Note: This section was Claude-researched.

Columnar formats

  • Apache Arrow defines a Fixed Shape Tensor canonical extension type. Our design closely follows Arrow's approach: a flat FixedSizeList storage type with shape, dimension names, and permutation metadata. Arrow also defines a Variable Shape Tensor extension type for ragged tensors, which could inform future work.
  • Lance delegates entirely to Arrow's type system, including extension types. Arrow extension metadata (and therefore tensor metadata) is preserved end-to-end through Lance's storage layer, which validates the approach of building tensor semantics as an extension on top of FixedSizeList storage.
  • Parquet has no native FixedSizeList logical type. Arrow's FixedSizeList is stored as a regular LIST in Parquet, which adds conversion overhead via repetition levels. There is active discussion about introducing FixedSizeList as a Parquet logical type, partly motivated by tensor and embedding workloads.

Database systems

  • DuckDB has a native ARRAY type (fixed-size list) but no dedicated tensor type.

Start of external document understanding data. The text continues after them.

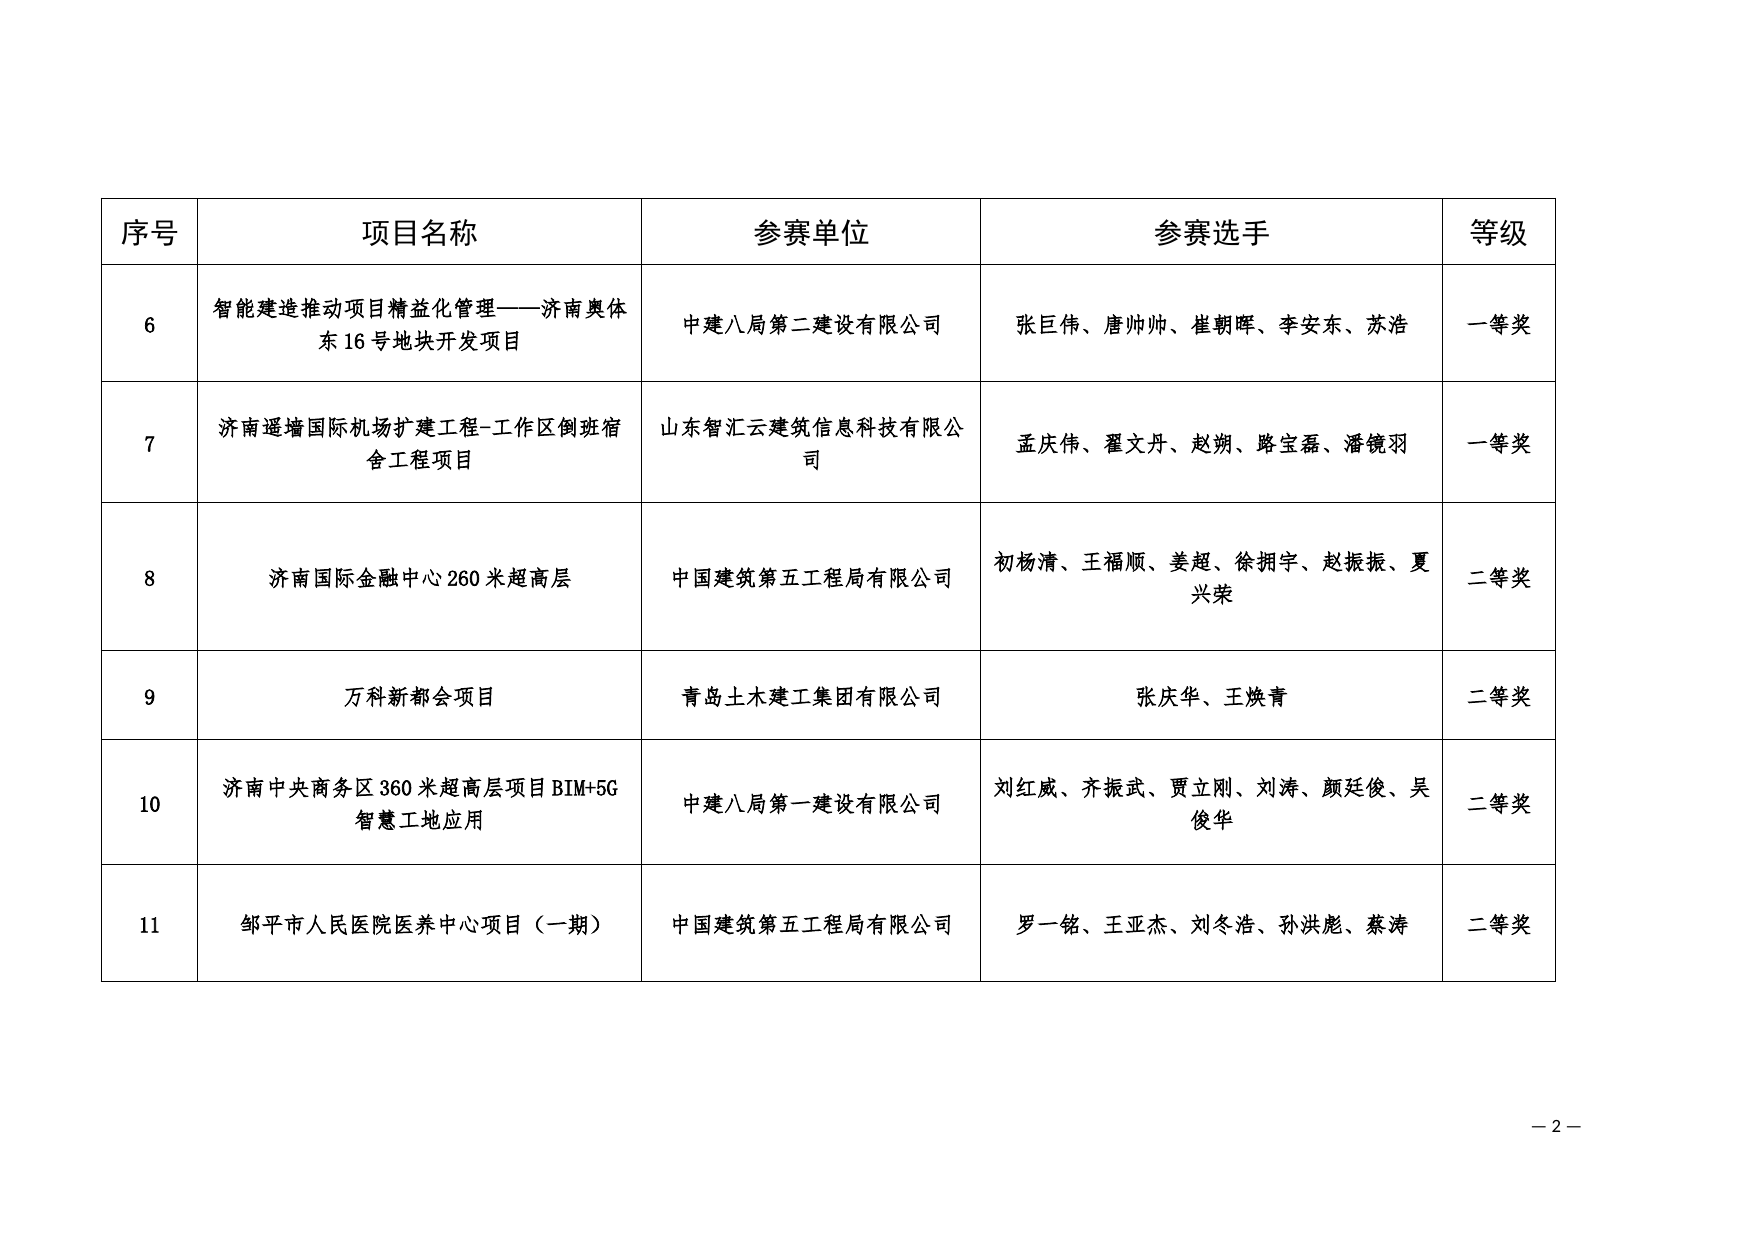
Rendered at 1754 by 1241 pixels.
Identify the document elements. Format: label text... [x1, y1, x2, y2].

table_cell 9 [102, 651, 197, 739]
table_cell 山东智汇云建筑信息科技有限公司 [642, 382, 980, 502]
table_cell 初杨清、王福顺、姜超、徐拥宇、赵振振、夏兴荣 [981, 503, 1442, 649]
table_cell 一等奖 [1443, 382, 1555, 502]
table_header 项目名称 [198, 199, 641, 264]
table_cell 孟庆伟、翟文丹、赵朔、路宝磊、潘镜羽 [981, 382, 1442, 502]
table_cell 中建八局第一建设有限公司 [642, 740, 980, 864]
table_cell 一等奖 [1443, 265, 1555, 381]
table_cell 张庆华、王焕青 [981, 651, 1442, 739]
table_cell 二等奖 [1443, 740, 1555, 864]
table_cell 青岛土木建工集团有限公司 [642, 651, 980, 739]
table_cell 中国建筑第五工程局有限公司 [642, 503, 980, 649]
table_header 参赛选手 [981, 199, 1442, 264]
table_cell 二等奖 [1443, 503, 1555, 649]
table_header 参赛单位 [642, 199, 980, 264]
table_cell 二等奖 [1443, 865, 1555, 981]
table_cell 邹平市人民医院医养中心项目（一期） [198, 865, 641, 981]
table_cell 中建八局第二建设有限公司 [642, 265, 980, 381]
table_header 序号 [102, 199, 197, 264]
table_cell 8 [102, 503, 197, 649]
table_cell 6 [102, 265, 197, 381]
table_cell 济南中央商务区360米超高层项目BIM+5G智慧工地应用 [198, 740, 641, 864]
table_cell 10 [102, 740, 197, 864]
table_header 等级 [1443, 199, 1555, 264]
table_cell 罗一铭、王亚杰、刘冬浩、孙洪彪、蔡涛 [981, 865, 1442, 981]
table_cell 济南国际金融中心260米超高层 [198, 503, 641, 649]
table_cell 张巨伟、唐帅帅、崔朝晖、李安东、苏浩 [981, 265, 1442, 381]
table_cell 智能建造推动项目精益化管理——济南奥体东16号地块开发项目 [198, 265, 641, 381]
table_cell 济南遥墙国际机场扩建工程-工作区倒班宿舍工程项目 [198, 382, 641, 502]
table_cell 中国建筑第五工程局有限公司 [642, 865, 980, 981]
table_cell 7 [102, 382, 197, 502]
table_cell 11 [102, 865, 197, 981]
table_cell 二等奖 [1443, 651, 1555, 739]
table_cell 万科新都会项目 [198, 651, 641, 739]
table_cell 刘红威、齐振武、贾立刚、刘涛、颜廷俊、吴俊华 [981, 740, 1442, 864]
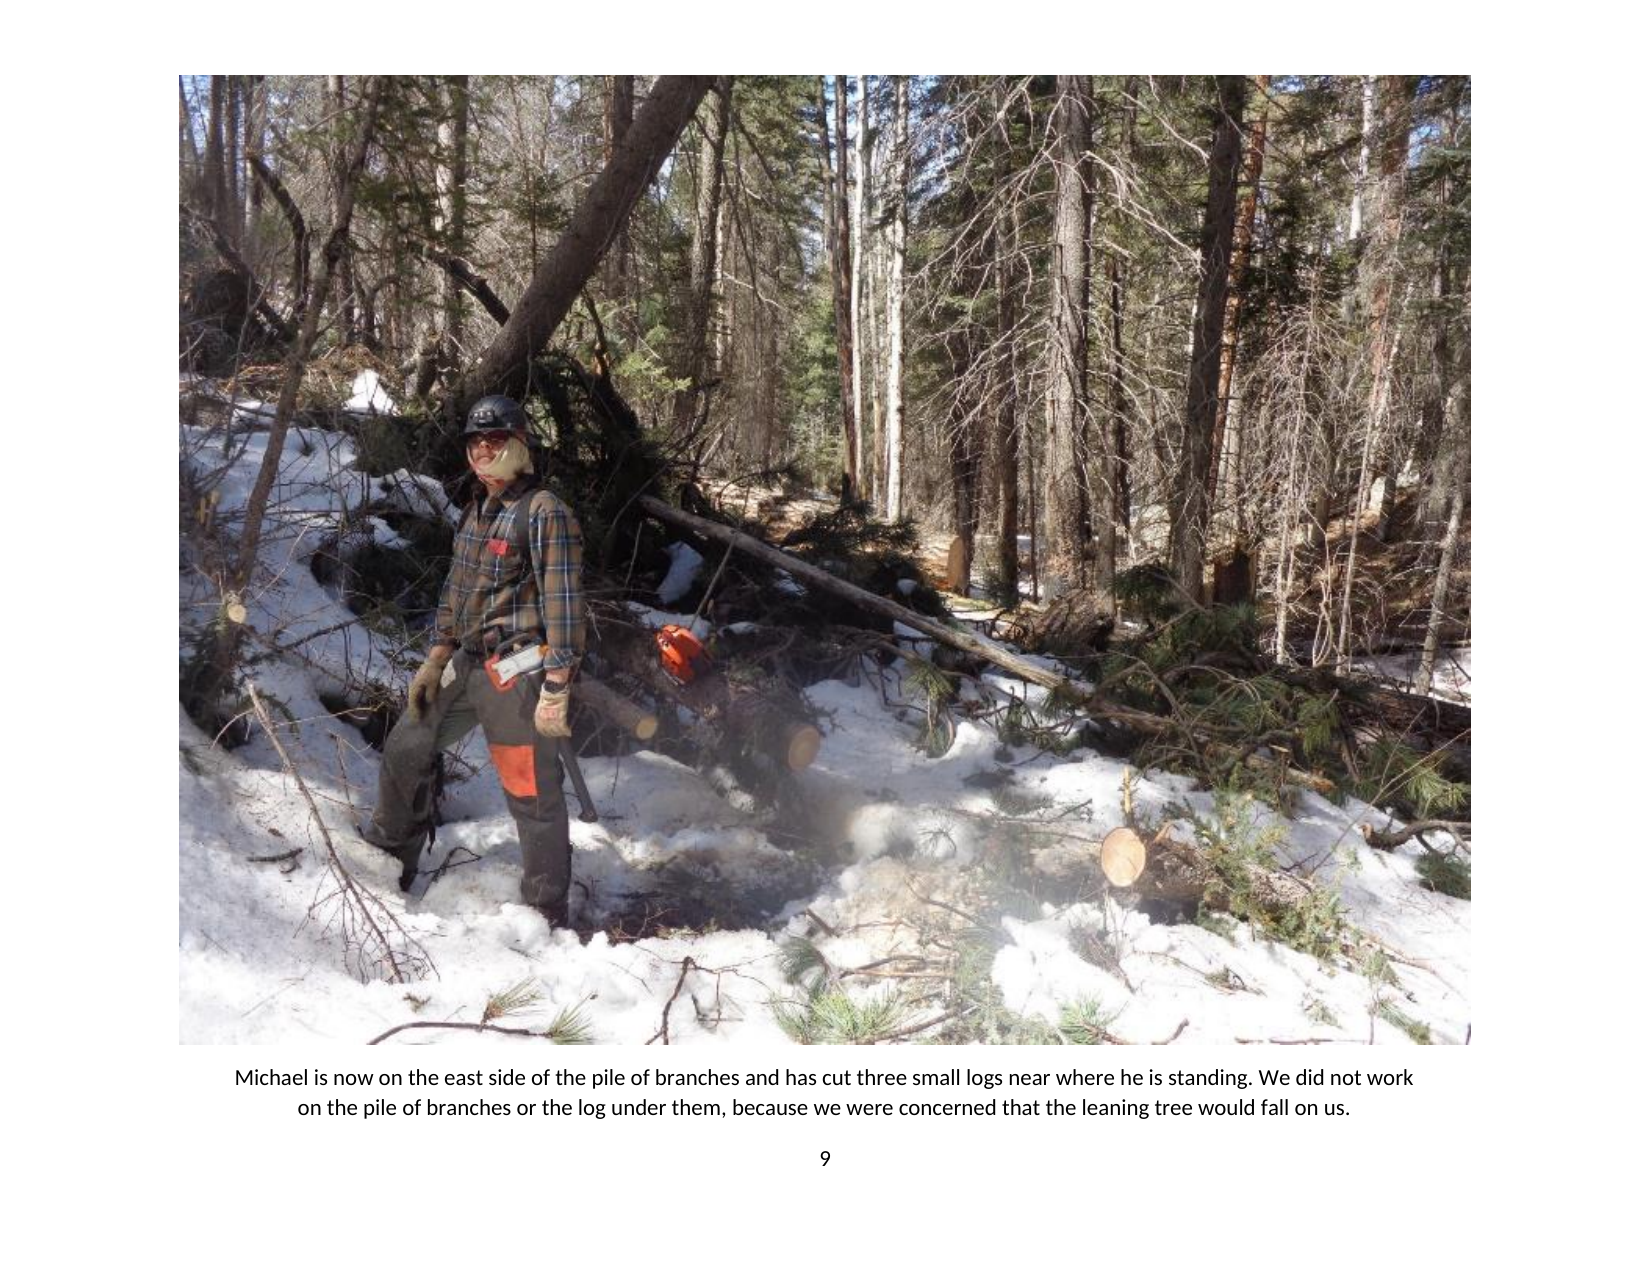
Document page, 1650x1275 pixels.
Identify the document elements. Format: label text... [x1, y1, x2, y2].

text on the pile of branches or the log under them, because we were concerned that the leaning tree would fall on us. [75, 1093, 1575, 1121]
picture [179, 75, 1471, 1045]
text Michael is now on the east side of the pile of branches and has cut three small logs near where he is standing. We did not work [75, 1063, 1575, 1091]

Community discussions have proposed adding one, noting that nested ARRAY types can simulate multi-dimensional arrays but lack tensor-specific operations.
  • DataFusion uses Arrow's type system directly and has no dedicated tensor type. There is open discussion about a logical type layer that could support extension types as first-class citizens.

Tensor libraries

  • NumPy and PyTorch both represent tensors as contiguous (or non-contiguous) memory with shape and stride metadata. Our design is a subset of this model — we always require contiguous memory and derive strides from shape and permutation, as discussed in the conversions section.
  • ndindex is a Python library that provides a unified interface for representing and manipulating NumPy array indices (slices, integers, ellipses, boolean arrays, etc.). It supports operations like canonicalization, shape inference, and re-indexing onto array chunks. We will want to implement tensor compute expressions in Vortex that are similar to the operations ndindex provides — for example, computing the result shape of a slice or translating a logical index into a physical offset.

Academic work

  • TACO (Tensor Algebra Compiler) separates the tensor storage format from the tensor program. Each dimension can independently be specified as dense or sparse, and dimensions can be reordered. The Vortex approach of storing tensors as flat contiguous memory with a permutation is one specific point in TACO's format space (all dimensions dense, with a specific dimension ordering).

Unresolved Questions

  • Are two tensors with different permutations but the same logical values considered equal? This affects deduplication and comparisons. The type metadata might be different but the entire tensor value might be equal, so it seems strange to say that they are not actually equal?
  • Are there potential tensor-specific compression schemes we can take advantage of?

Future Possibilities

Variable-shape tensors

Arrow defines a Variable Shape Tensor extension type for arrays where each tensor can have a different shape. This would enable workloads like batched sequences of different lengths.

Sparse tensors

A similar Sparse Tensor type could use List or ListView as its storage type to efficiently represent tensors with many null or zero elements, as noted in the validity section.

Tensor-specific encodings

Beyond general-purpose compression, encodings tailored to tensor data (e.g., exploiting spatial locality across dimensions) could improve compression ratios for specific workloads.

ndindex-style compute expressions

As the extension type expression system matures, we can implement a rich set of tensor indexing and slicing operations inspired by ndindex, including slice canonicalization, shape inference, and chunk-level re-indexing.